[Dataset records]
———

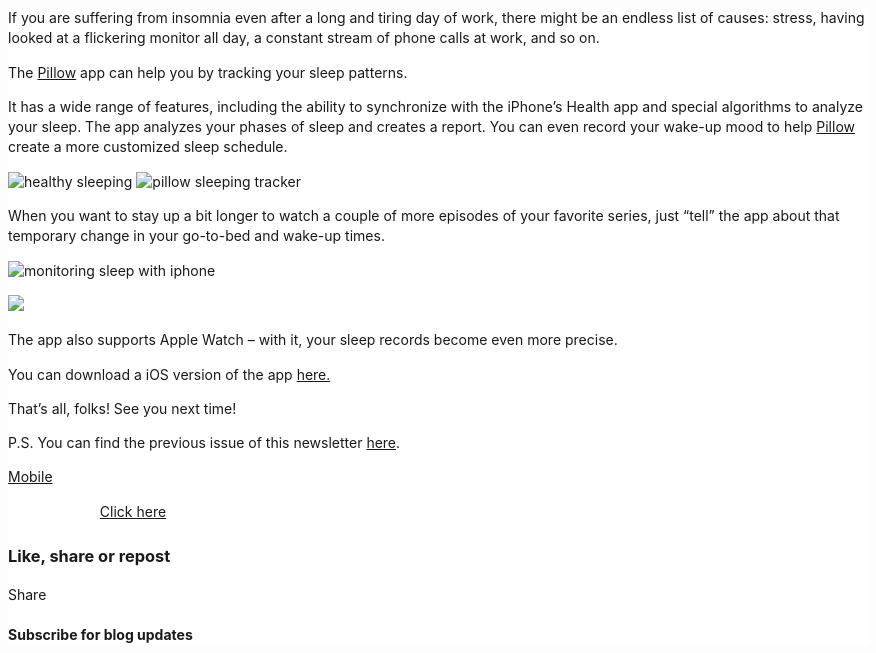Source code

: If you are suffering from insomnia even after a long and tiring day of work, there might be an endless list of causes: stress, having looked at a flickering monitor all day, a constant stream of phone calls at work, and so on.

The [Pillow](https://neybox.com/pillow-sleep-tracker-en) app can help you by tracking your sleep patterns.

It has a wide range of features, including the ability to synchronize with the iPhone’s Health app and special algorithms to analyze your sleep. The app analyzes your phases of sleep and creates a report. You can even record your wake-up mood to help [Pillow](https://neybox.com/pillow-sleep-tracker-en) create a more customized sleep schedule.

![healthy sleeping](https://static1.abbyy.com/abbyycommedia/26807/sleep1.png) ![pillow sleeping tracker](https://static1.abbyy.com/abbyycommedia/26808/sleep2.png)

When you want to stay up a bit longer to watch a couple of more episodes of your favorite series, just “tell” the app about that temporary change in your go-to-bed and wake-up times.

![monitoring sleep with iphone](https://static1.abbyy.com/abbyycommedia/26809/sleep3.png)


<a href="https://secure.2checkout.com/order/checkout.php?PRODS=4940312&QTY=1&AFFILIATE=108875&CART=1"><img src="https://secure.avangate.com/images/merchant/333ac5d90817d69113471fbb6e531bee/sps-partnership-728x90eng.png" border="0"></a>

The app also supports Apple Watch – with it, your sleep records become even more precise.

You can download a iOS version of the app [here.](https://itunes.apple.com/app/id878691772)

That’s all, folks! See you next time!

P.S. You can find the previous issue of this newsletter [here](https://tools.techidaily.com/abbyy/products/).

[Mobile](https://tools.techidaily.com/abbyy/products/) 


<span id="1997795">
					<video width="250" height="250" style="cursor:pointer"
           poster="//a.impactradius-go.com/display-clicktoplayimage/1997795.jpeg"
           onclick="if(!this.playClicked){this.play();this.setAttribute('controls',true);this.playClicked=true;}">
	   <source src="//a.impactradius-go.com/display-ad/23621-1997795">
	   <img src="//a.impactradius-go.com/display-clicktoplayimage/1997795.jpeg" style="border: none; height: 100%; width: 100%; object-fit: contain">
	</video>
	<div style="width:250px;text-align:center"><a href="javascript:window.open(decodeURIComponent('https%3A%2F%2Fproteahair.pxf.io%2Fc%2F5597632%2F1997795%2F23621'), '_blank');void(0);">Click here</a></div>
</span>
<img height="0" width="0" src="https://imp.pxf.io/i/5597632/1997795/23621" style="position:absolute;visibility:hidden;" border="0" />

### Like, share or repost

Share 

  
#### Subscribe for blog updates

———

# [EXERCISE INSTRUCTIONS]
Only the lines that contain the string "help" are to be copied from the records.

# [TASK RESPONSE]
The [Pillow](https://neybox.com/pillow-sleep-tracker-en) app can help you by tracking your sleep patterns.
It has a wide range of features, including the ability to synchronize with the iPhone’s Health app and special algorithms to analyze your sleep. The app analyzes your phases of sleep and creates a report. You can even record your wake-up mood to help [Pillow](https://neybox.com/pillow-sleep-tracker-en) create a more customized sleep schedule.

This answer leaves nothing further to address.